Sasol Group CIO Lungile Mginqi.

CIOs of the future must move beyond a focus on IT and business alignment to leading innovation across the organisation, and their degree of success in that focus will be a key factor in their business’ ability to pivot and adapt to change.

These were just some of the key points raised at the inaugural Enterprise Forum, hosted by ITWeb Brainstorm in partnership with BCX in Johannesburg this week.

The event, themed ‘The CIO of the Future’, attracted decision-makers from across the private sector. 

Delegates agreed that digital transformation has forced CIOs to reevaluate their role within the business and cement their place at the boardroom table. Traditionally, CIOs focused mainly on ERP systems, datacentre and ICT infrastructure management, and generally ‘keeping the lights on’ in business. This has now changed, and the trend is to unify business and IT responsibilities, with the CIO at the helm.

Sasol Group CIO Lungile Mginqi said the role of the CIO has had to change and keep up with the pace of transformation of the IT landscape. He said the well-rounded CIO of the future must do a lot more than just understand technology, they must be able to apply it to business rationale.

“It is not just about being visionary, influential and being good with your technical understanding of IT, it is about contributing to the company’s bottom line – it is about moving back-office support to the front office. IT executives must be seen as essential to business – from digitalisations a few years back to generative AI today, we need to build new ways of thinking about how to assimilate and prevail in such an accelerated rate of change.”

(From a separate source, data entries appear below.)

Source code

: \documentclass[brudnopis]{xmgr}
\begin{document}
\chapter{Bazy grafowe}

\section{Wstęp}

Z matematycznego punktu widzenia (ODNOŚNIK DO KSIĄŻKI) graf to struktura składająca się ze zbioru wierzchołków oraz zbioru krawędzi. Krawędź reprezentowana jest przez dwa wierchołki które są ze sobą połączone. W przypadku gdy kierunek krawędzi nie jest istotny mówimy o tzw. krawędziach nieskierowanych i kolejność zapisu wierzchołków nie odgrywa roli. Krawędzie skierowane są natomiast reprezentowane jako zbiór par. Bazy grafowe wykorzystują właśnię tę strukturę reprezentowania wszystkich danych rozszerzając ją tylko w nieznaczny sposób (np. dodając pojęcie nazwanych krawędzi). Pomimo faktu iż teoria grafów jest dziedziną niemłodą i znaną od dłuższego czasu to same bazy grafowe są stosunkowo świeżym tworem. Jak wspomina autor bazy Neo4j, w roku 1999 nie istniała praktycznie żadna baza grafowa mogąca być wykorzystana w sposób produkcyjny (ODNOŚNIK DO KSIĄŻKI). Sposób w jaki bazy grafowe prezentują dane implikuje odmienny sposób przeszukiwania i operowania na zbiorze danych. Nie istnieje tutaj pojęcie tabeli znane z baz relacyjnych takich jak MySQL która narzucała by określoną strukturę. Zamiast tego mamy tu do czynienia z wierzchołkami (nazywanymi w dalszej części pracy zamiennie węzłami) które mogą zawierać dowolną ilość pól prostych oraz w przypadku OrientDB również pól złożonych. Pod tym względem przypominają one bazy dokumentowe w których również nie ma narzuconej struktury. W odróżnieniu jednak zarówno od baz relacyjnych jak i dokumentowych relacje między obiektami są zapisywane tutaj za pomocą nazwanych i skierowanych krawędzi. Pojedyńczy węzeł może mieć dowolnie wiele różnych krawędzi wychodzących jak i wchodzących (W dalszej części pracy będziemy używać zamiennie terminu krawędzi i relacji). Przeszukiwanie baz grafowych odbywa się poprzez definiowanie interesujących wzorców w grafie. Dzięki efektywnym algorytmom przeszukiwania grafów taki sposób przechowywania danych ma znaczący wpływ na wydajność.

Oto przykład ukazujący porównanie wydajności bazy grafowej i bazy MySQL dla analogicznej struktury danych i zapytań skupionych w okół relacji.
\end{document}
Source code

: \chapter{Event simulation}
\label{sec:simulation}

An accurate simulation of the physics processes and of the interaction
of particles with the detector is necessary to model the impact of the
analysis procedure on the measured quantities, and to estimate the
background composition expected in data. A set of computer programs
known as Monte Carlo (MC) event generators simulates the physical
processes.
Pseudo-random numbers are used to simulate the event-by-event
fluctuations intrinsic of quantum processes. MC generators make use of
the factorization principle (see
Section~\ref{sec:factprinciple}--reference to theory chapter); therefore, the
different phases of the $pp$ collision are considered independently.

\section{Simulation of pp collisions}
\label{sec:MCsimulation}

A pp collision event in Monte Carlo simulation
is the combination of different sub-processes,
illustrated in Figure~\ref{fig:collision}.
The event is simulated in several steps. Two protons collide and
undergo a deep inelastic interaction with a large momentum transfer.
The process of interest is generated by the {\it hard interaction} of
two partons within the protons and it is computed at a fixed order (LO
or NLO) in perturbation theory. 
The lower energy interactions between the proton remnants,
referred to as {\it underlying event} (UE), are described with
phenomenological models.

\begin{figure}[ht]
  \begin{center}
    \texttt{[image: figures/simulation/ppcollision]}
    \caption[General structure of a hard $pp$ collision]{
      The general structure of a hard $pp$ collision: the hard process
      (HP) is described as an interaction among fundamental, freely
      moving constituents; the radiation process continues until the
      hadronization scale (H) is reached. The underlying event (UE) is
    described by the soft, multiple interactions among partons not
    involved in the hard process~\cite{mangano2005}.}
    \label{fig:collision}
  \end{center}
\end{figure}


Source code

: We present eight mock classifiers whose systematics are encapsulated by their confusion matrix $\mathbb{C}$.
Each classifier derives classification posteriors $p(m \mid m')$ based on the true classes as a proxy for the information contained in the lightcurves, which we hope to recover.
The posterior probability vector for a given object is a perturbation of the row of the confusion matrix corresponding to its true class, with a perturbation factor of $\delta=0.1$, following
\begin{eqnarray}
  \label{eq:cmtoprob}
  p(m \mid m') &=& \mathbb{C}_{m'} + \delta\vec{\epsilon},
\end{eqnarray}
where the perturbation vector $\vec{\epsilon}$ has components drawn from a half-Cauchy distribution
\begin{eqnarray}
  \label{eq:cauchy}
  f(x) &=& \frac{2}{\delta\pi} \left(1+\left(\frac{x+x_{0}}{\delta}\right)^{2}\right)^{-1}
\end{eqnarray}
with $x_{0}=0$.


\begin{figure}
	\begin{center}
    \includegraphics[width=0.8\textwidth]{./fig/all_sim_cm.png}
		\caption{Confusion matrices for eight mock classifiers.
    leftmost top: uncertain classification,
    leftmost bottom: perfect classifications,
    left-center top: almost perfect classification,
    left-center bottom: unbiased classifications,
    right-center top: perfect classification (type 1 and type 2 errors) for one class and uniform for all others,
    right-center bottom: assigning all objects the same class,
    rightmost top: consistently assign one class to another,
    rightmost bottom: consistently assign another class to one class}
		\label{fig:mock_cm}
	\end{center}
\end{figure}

He said the role of the CIO is to enable enterprise, safeguard against cyber threats and facilitate best practice. It is also to set policy, standards across IT, enable digital and data landscape to deliver shared outcomes.

Bramley Maetsa, head of delivery enablement at Sasol, outlined the company’s approach to generative AI. He said Sasol is currently focused on phase one, which is to identify quick win use cases, draft the comoany policy or operating model, explore tools, and consistently deliver communications to stakeholders. This will be done alongside preparations for phase two, involving business-led use cases, in Q2 of the 2024 financial year.

Sasol plans to establish a group of ‘enthusiasts’ to eventually form the AI Centre of Excellence that will morph the two phases of the GenAI approach.

Pivot to adapt

Dr Sylvia Sathekge, partner and CIO, SNG Grant Thornton.
Dr Sylvia Sathekge, partner and CIO, SNG Grant Thornton.

BCX chief sales officer Siyabulela Mphahlwa said CIOs now have a seat at the boardroom table, but are expected to lead the organisation in terms of innovation.

The ability to pivot was a recuring theme that dominated discussion at the event. CIOs of the future must drive change in the adoption of new technology. They are also expected to identify new revenue streams and integrate risk from a cyber perspective.

Dr Sylvia Sathekge, partner and CIO, SNG Grant Thornton, said the term CIO should stand for ‘chief indefatigable officer’, to demonstrate the CIO is a tireless agent of change working to achieve equilibrium between technology, processes, and people in an organisation.

The term CIO should stand for ‘chief indefatigable officer'.

Dr Sylvia Sathekge, SNG Grant Thornton.

According to Sathekge, the CIO must be a commander to have a vision and determine policies, a communicator and a collaborator across the organisation, and a co-creator, and in so doing avoid being the enemy of innovation.

“The CIO of the future must bring resources together and protect the camp they are in, (they cannot) have excessive policies or frameworks that impact innovation. CIOs must navigate turning points, diversify knowledge, listen, and learn from peers in the industry and in other sectors, and prepare for unknowns. They must adequately respond to change.”

The event wrapped up with a panel discussion that featured Tshifhiwa Ramuthaga, group CIO of  Barloworld; Mohammed Gause, CIO of Tiger Brands; Warren Hero, CIO of Webber Wentzel; and Mpho Matsitse, executive business & digital advisory, BCX.

The discussion concluded that technology should not be seen as a panacea for all business challenges, and while there are costs to proactive delivery on performance expectations, doing nothing will ultimately cost more.